» SUPPLIED TEXT
In my experience futexes are primarily used to confound valgrind. Damn you libgomp (yeah I know you can recompile gcc to use pthreads in the openmp implementation).

Animats · on July 14, 2018

Here's the original implementation of that idea, from the early 1970s.[1] UNIVAC EXEC 8 had this. See section 4.3.4, page 148, "Test and Set Queuing".

This OS had threads, decades before UNIX got them. They were called "activities". These were also multiprocessor systems. So it had to have user code synchronization. The UNIVAC mainframes had a "test and set" instruction. This was an atomic operation which set a flag. If the flag was already set, an interrupt occurred, so the OS could reschedule.

This could be used in a spin mode, where hitting a locked lock just rescheduled the activity for later. Or the user could give their threads IDs and manage them with system calls, like UNIX pthreads. The third option, test and set queuing, was added later. There was a list of activities in user space associated with each lock, and when a activity was blocked, it went on the user space queue for that lock. The "clear test and set" operation was an assembly language macro, which took the first waiting activity off the list and told the OS to unblock it.

The normal case of taking the lock without delay did not involve the OS at all. Even pthreads works that way in some implementations, as it should.

[1] http://bitsavers.trailing-edge.com/pdf/univac/1100/exec/UP-4...

Iwan-Zotow · on July 13, 2018

It might be worth mentioning that MS Windows has very similar (though somewhat distinctive) function WaitOnAddress https://docs.microsoft.com/en-us/windows/desktop/api/synchap... , introduced in Server 2012 and Windows 8. See for details https://blogs.msdn.microsoft.com/oldnewthing/20170601-00/?p=...

» DATA

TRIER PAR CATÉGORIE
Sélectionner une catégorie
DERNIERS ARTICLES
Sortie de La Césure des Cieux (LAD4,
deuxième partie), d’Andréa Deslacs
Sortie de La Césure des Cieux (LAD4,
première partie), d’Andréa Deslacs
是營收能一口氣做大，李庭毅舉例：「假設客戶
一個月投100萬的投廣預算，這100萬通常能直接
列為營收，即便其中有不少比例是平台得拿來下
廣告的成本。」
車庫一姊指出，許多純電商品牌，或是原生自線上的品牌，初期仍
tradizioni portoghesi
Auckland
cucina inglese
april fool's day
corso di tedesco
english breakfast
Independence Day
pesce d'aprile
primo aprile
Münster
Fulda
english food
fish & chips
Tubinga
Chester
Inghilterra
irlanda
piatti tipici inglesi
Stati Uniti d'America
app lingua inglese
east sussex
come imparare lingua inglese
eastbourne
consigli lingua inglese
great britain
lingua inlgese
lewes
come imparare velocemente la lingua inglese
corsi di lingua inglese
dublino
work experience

* * *

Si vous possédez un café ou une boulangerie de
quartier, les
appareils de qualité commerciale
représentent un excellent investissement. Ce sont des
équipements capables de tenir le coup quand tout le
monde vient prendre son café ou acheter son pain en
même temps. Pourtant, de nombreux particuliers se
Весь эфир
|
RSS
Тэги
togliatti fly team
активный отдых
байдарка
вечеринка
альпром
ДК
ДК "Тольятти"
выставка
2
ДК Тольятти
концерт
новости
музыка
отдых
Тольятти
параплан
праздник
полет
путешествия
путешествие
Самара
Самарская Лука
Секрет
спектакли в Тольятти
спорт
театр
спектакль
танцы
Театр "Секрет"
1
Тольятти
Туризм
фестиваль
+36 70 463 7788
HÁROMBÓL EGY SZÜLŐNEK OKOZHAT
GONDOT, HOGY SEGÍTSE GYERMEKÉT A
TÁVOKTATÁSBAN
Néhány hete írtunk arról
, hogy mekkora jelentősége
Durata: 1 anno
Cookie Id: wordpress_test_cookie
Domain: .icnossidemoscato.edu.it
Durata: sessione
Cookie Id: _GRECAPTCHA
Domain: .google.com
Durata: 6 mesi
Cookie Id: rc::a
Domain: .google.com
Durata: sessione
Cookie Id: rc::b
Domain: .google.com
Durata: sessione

» DIRECTIONS
- A) Transcribe the passage of the futex thread from "This could be" up to and including "as it should.".
- B) Pick up the thread on futexes and locking after its last sentence and carry it on.

» RESPONSES BY ITEM NUMBER
- A)
This could be used in a spin mode, where hitting a locked lock just rescheduled the activity for later. Or the user could give their threads IDs and manage them with system calls, like UNIX pthreads. The third option, test and set queuing, was added later. There was a list of activities in user space associated with each lock, and when a activity was blocked, it went on the user space queue for that lock. The "clear test and set" operation was an assembly language macro, which took the first waiting activity off the list and told the OS to unblock it.

The normal case of taking the lock without delay did not involve the OS at all. Even pthreads works that way in some implementations, as it should.

- B)
ww520 · on July 13, 2018

One thing important to remember about futex is that it is not a lock, despite its name similar to mutex. Futex is a conditional sleep mechanism. The kernel wakes up the caller when the futex flag's state changes. When awaken and returns from the futux() call, you don't get the lock. It just means the state of the lock has changed and it's time to check and attempt to acquire the lock again. Actually multiple threads sleeping on the futex flag can be awaken at the same time (depending on the FUTEX_WAKE command's parameter). All of them need to do compare-and-set to acquire the lock.

bogomipz · on July 13, 2018

>"When awaken and returns from the futux() call, you don't get the lock.

Can you elaborate on this? That sentence isn't reading well for me.

>"Actually multiple threads sleeping on the futex flag can be awaken at the same time (depending on the FUTEX_WAKE command's parameter). All of them need to do compare-and-set to acquire the lock."

So whatever thread kernel schedules first will get the lock? I.e there is no fairness or weighting? Does this potentially cause a "thundering heard" when they're awakened at the same time?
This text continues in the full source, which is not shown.